:: Texto fornecido ::
DDD - Diário de Derrotas [32]

Estou indo a alguma festa, de mãos dadas com duas mulheres que são minhas namoradas. Ao descermos do ônibus, na estação de metrô, uma ex-namorada atravessa na minha frente. Nos abraçamos. Esqueço tudo ao redor. Ela me abandonou friamente, mas ainda tenho amor por ela. Esqueço as duas e viajo acima da cidade; vejo a cidade abaixo como num mapa desenhado. Quando caio do céu, estou perdido na Cidade Tiradentes. Sem nenhuma das minhas mulheres. Vago pelas ruas que lembram a Cohab 1; ruas vazias e sujas. Encontro uma criança agachada, jogando bolinhas de gude num buraco feito na terra. A chamo pelo nome. O pirralho me olha. Sorri. Ele sangra nas gengivas. Cospe no meu rosto. Cambaleio e estaco diante de um ponto de táxi. Só quero ir pra casa, não importa o quanto isso me custe - eu tenho muito dinheiro. Mas o taxista nega.

Então eu acordo com as gatas miando enlouquecidamente. Já está dia feito e dou um sobressalto e penso: perdi a hora. Olho no relógio do celular: seis e quarenta da manhã. Cheiro bom de café fresco. Roço os pés e durmo mais quarenta minutos.

08h25m

- Não. - Falo comigo mesmo, descendo a calçada do lado oposto de onde, uma quadra adiante, está parada a lotação. O farol está aberto e o tráfego está fluindo maravilhosamente. - Não, caralho. Porra. Puta que pariu do inferno, vai começar essa desgraça.

Vou xingando e descendo. Até corro um pouco. Paro em cima da faixa e fico olhando o motorista da minha barca, lá do outro lado, e pro farol bem verdinho acima da minha cabeça. Então, todos sobem enfim, ele engata a marcha e sai.
:::
# Pedido:
Faça um resumo do texto acima em duas frases.
:: Dados brutos ::
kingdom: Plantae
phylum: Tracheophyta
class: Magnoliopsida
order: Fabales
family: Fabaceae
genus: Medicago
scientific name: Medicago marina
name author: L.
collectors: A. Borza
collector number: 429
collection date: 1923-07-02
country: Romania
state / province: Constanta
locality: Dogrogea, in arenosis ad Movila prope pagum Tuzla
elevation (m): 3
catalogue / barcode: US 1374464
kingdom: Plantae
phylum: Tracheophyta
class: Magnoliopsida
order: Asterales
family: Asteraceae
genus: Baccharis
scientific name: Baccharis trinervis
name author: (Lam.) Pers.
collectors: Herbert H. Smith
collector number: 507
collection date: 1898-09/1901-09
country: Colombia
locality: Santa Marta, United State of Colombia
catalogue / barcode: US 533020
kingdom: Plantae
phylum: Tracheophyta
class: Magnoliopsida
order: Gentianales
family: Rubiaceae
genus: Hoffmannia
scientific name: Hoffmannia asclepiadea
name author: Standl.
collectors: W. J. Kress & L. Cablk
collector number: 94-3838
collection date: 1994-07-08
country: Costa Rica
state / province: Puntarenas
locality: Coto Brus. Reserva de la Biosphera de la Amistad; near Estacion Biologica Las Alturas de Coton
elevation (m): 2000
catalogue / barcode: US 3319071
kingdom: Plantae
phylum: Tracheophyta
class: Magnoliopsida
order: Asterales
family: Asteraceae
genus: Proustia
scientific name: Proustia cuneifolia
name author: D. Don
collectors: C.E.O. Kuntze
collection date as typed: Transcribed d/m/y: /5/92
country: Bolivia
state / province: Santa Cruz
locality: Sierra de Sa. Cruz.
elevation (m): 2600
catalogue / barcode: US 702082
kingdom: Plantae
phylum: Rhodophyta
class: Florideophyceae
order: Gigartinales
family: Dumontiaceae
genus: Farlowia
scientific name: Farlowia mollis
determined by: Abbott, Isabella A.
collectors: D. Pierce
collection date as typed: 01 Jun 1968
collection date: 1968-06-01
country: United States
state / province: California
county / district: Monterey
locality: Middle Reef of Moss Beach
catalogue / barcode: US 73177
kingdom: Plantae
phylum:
:::
# Resposta completa:
Quem narra sonha que, indo a uma festa com duas namoradas, reencontra uma ex, voa sobre a cidade, cai perdido na Cidade Tiradentes, leva uma cuspida de uma criança e ouve um não do taxista. Depois acorda com as gatas miando, dorme mais quarenta minutos e, às 08h25, xinga parado na faixa enquanto a lotação vai embora com o farol verde.